##### VORLIEGENDE ANGABEN #####

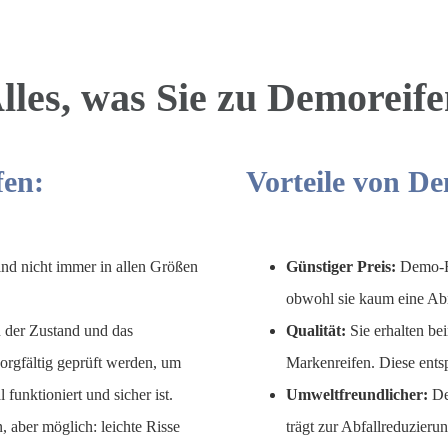
lles, was Sie zu Demoreif
fen:
Vorteile von D
d nicht immer in allen Größen
Günstiger Preis:
Demo-Rei
obwohl sie kaum eine Ab
der Zustand und das
Qualität:
Sie erhalten be
sorgfältig geprüft werden, um
Markenreifen. Diese ents
funktioniert und sicher ist.
Umweltfreundlicher:
Dem
, aber möglich: leichte Risse
trägt zur Abfallreduzieru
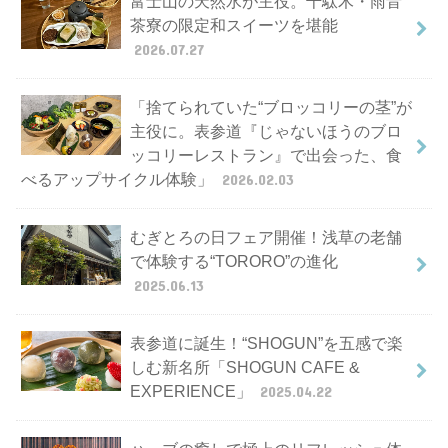
富士山の天然水が主役。千駄木・雨音
茶寮の限定和スイーツを堪能
2026.07.27
「捨てられていた“ブロッコリーの茎”が
主役に。表参道『じゃないほうのブロ
ッコリーレストラン』で出会った、食
べるアップサイクル体験」
2026.02.03
むぎとろの日フェア開催！浅草の老舗
で体験する“TORORO”の進化
2025.06.13
表参道に誕生！“SHOGUN”を五感で楽
しむ新名所「SHOGUN CAFE &
EXPERIENCE」
2025.04.22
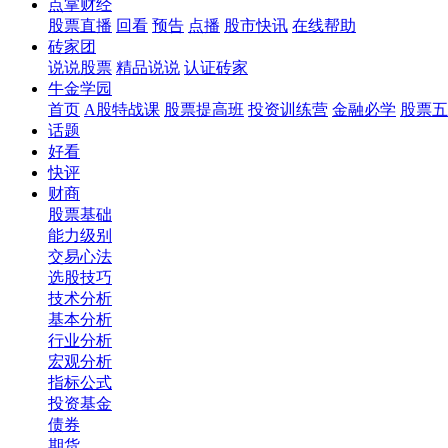
点掌财经
股票直播
回看
预告
点播
股市快讯
在线帮助
砖家团
说说股票
精品说说
认证砖家
牛金学园
首页
A股特战课
股票提高班
投资训练营
金融必学
股票五
话题
好看
快评
财商
股票基础
能力级别
交易心法
选股技巧
技术分析
基本分析
行业分析
宏观分析
指标公式
投资基金
债券
期货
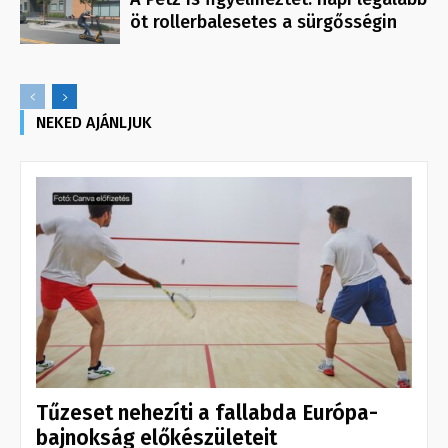
öt rollerbalesetes a sürgősségin
NEKED AJÁNLJUK
Tűzeset nehezíti a fallabda Európa-
bajnokság előkészületeit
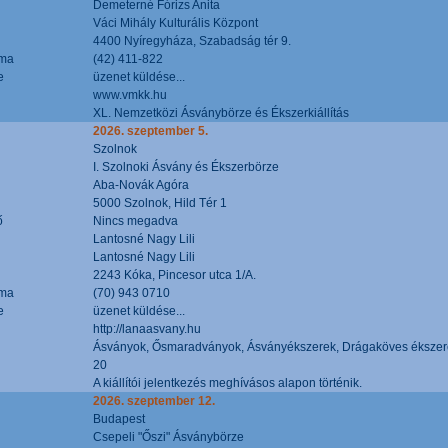
Demeterné Fórizs Anita
Váci Mihály Kulturális Központ
4400 Nyíregyháza, Szabadság tér 9.
áma
(42) 411-822
e
üzenet küldése...
www.vmkk.hu
XL. Nemzetközi Ásványbörze és Ékszerkiállítás
2026. szeptember 5.
Szolnok
I. Szolnoki Ásvány és Ékszerbörze
Aba-Novák Agóra
5000 Szolnok, Hild Tér 1
ő
Nincs megadva
Lantosné Nagy Lili
Lantosné Nagy Lili
2243 Kóka, Pincesor utca 1/A.
áma
(70) 943 0710
e
üzenet küldése...
http://lanaasvany.hu
Ásványok, Ősmaradványok, Ásványékszerek, Drágaköves ékszer
20
A kiállítói jelentkezés meghívásos alapon történik.
2026. szeptember 12.
Budapest
Csepeli "Őszi" Ásványbörze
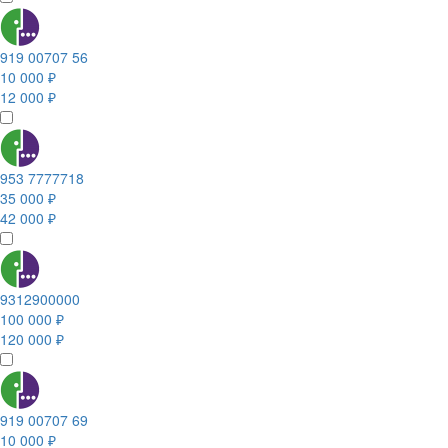
919 00707 56
10 000 ₽
12 000 ₽
953 7777718
35 000 ₽
42 000 ₽
9312900000
100 000 ₽
120 000 ₽
919 00707 69
10 000 ₽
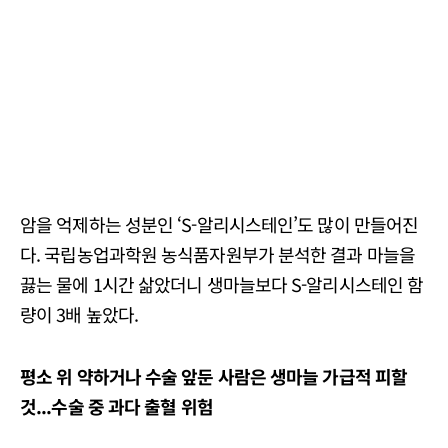
암을 억제하는 성분인 ‘S-알리시스테인’도 많이 만들어진
다. 국립농업과학원 농식품자원부가 분석한 결과 마늘을
끓는 물에 1시간 삶았더니 생마늘보다 S-알리시스테인 함
량이 3배 높았다.
평소 위 약하거나 수술 앞둔 사람은 생마늘 가급적 피할
것...수술 중 과다 출혈 위험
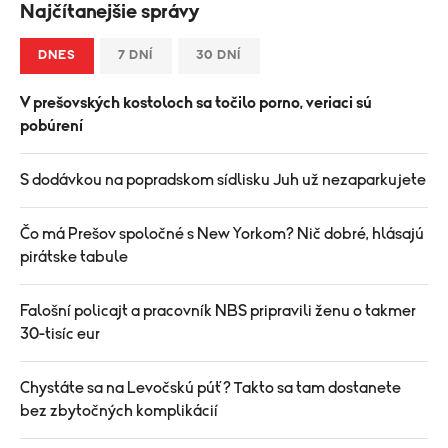
Najčítanejšie správy
DNES
7 DNÍ
30 DNÍ
V prešovských kostoloch sa točilo porno, veriaci sú
pobúrení
S dodávkou na popradskom sídlisku Juh už nezaparkujete
Čo má Prešov spoločné s New Yorkom? Nič dobré, hlásajú
pirátske tabule
Falošní policajt a pracovník NBS pripravili ženu o takmer
30-tisíc eur
Chystáte sa na Levočskú púť? Takto sa tam dostanete
bez zbytočných komplikácií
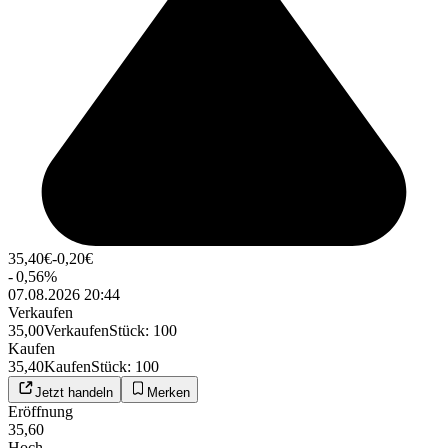
35,40
€
-0,20
€
-
0,56
%
07.08.2026 20:44
Verkaufen
35,00
Verkaufen
Stück
:
100
Kaufen
35,40
Kaufen
Stück
:
100
Jetzt handeln
Merken
Eröffnung
35,60
Hoch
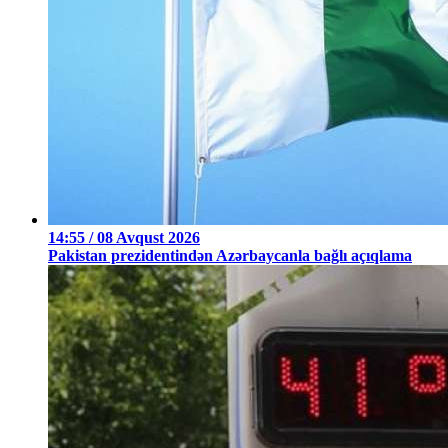
14:55 / 08 Avqust 2026
Pakistan prezidentindən Azərbaycanla bağlı açıqlama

#####

AUFGABE: Formatiere sämtliche Zeilen des gesamten Materials als JSON-Liste aus Zeichenketten, eine Zeichenkette je Zeile, und lass Leerzeilen aus. Die Bilder kommen in der Antwort nicht vor.

ANTWORTBEREICH:
[
  "lles, was Sie zu Demoreif",
  "fen:",
  "Vorteile von D",
  "d nicht immer in allen Größen",
  "Günstiger Preis:",
  "Demo-Rei",
  "obwohl sie kaum eine Ab",
  "der Zustand und das",
  "Qualität:",
  "Sie erhalten be",
  "sorgfältig geprüft werden, um",
  "Markenreifen. Diese ents",
  "funktioniert und sicher ist.",
  "Umweltfreundlicher:",
  "Dem",
  ", aber möglich: leichte Risse",
  "trägt zur Abfallreduzieru",
  "富士山の天然水が主役。千駄木・雨音",
  "茶寮の限定和スイーツを堪能",
  "2026.07.27",
  "「捨てられていた“ブロッコリーの茎”が",
  "主役に。表参道『じゃないほうのブロ",
  "ッコリーレストラン』で出会った、食",
  "べるアップサイクル体験」",
  "2026.02.03",
  "むぎとろの日フェア開催！浅草の老舗",
  "で体験する“TORORO”の進化",
  "2025.06.13",
  "表参道に誕生！“SHOGUN”を五感で楽",
  "しむ新名所「SHOGUN CAFE &",
  "EXPERIENCE」",
  "2025.04.22",
  "点掌财经",
  "股票直播",
  "回看",
  "预告",
  "点播",
  "股市快讯",
  "在线帮助",
  "砖家团",
  "说说股票",
  "精品说说",
  "认证砖家",
  "牛金学园",
  "首页",
  "A股特战课",
  "股票提高班",
  "投资训练营",
  "金融必学",
  "股票五",
  "话题",
  "好看",
  "快评",
  "财商",
  "股票基础",
  "能力级别",
  "交易心法",
  "选股技巧",
  "技术分析",
  "基本分析",
  "行业分析",
  "宏观分析",
  "指标公式",
  "投资基金",
  "债券",
  "期货",
  "öt rollerbalesetes a sürgősségin",
  "NEKED AJÁNLJUK",
  "Tűzeset nehezíti a fallabda Európa-",
  "bajnokság előkészületeit",
  "Demeterné Fórizs Anita",
  "Váci Mihály Kulturális Központ",
  "4400 Nyíregyháza, Szabadság tér 9.",
  "áma",
  "(42) 411-822",
  "e",
  "üzenet küldése...",
  "www.vmkk.hu",
  "XL. Nemzetközi Ásványbörze és Ékszerkiállítás",
  "2026. szeptember 5.",
  "Szolnok",
  "I. Szolnoki Ásvány és Ékszerbörze",
  "Aba-Novák Agóra",
  "5000 Szolnok, Hild Tér 1",
  "ő",
  "Nincs megadva",
  "Lantosné Nagy Lili",
  "Lantosné Nagy Lili",
  "2243 Kóka, Pincesor utca 1/A.",
  "áma",
  "(70) 943 0710",
  "e",
  "üzenet küldése...",
  "http://lanaasvany.hu",
  "Ásványok, Ősmaradványok, Ásványékszerek, Drágaköves ékszer",
  "20",
  "A kiállítói jelentkezés meghívásos alapon történik.",
  "2026. szeptember 12.",
  "Budapest",
  "Csepeli \"Őszi\" Ásványbörze",
  "919 00707 56",
  "10 000 ₽",
  "12 000 ₽",
  "953 7777718",
  "35 000 ₽",
  "42 000 ₽",
  "9312900000",
  "100 000 ₽",
  "120 000 ₽",
  "919 00707 69",
  "10 000 ₽",
  "암을 억제하는 성분인 ‘S-알리시스테인’도 많이 만들어진",
  "다. 국립농업과학원 농식품자원부가 분석한 결과 마늘을",
  "끓는 물에 1시간 삶았더니 생마늘보다 S-알리시스테인 함",
  "량이 3배 높았다.",
  "평소 위 약하거나 수술 앞둔 사람은 생마늘 가급적 피할",
  "것...수술 중 과다 출혈 위험",
  "Najčítanejšie správy",
  "DNES",
  "7 DNÍ",
  "30 DNÍ",
  "V prešovských kostoloch sa točilo porno, veriaci sú",
  "pobúrení",
  "S dodávkou na popradskom sídlisku Juh už nezaparkujete",
  "Čo má Prešov spoločné s New Yorkom? Nič dobré, hlásajú",
  "pirátske tabule",
  "Falošní policajt a pracovník NBS pripravili ženu o takmer",
  "30-tisíc eur",
  "Chystáte sa na Levočskú púť? Takto sa tam dostanete",
  "bez zbytočných komplikácií",
  "35,40",
  "€",
  "-0,20",
  "€",
  "-",
  "0,56",
  "%",
  "07.08.2026 20:44",
  "Verkaufen",
  "35,00",
  "Verkaufen",
  "Stück",
  ":",
  "100",
  "Kaufen",
  "35,40",
  "Kaufen",
  "Stück",
  ":",
  "100",
  "Jetzt handeln",
  "Merken",
  "Eröffnung",
  "35,60",
  "Hoch",
  "14:55 / 08 Avqust 2026",
  "Pakistan prezidentindən Azərbaycanla bağlı açıqlama"
]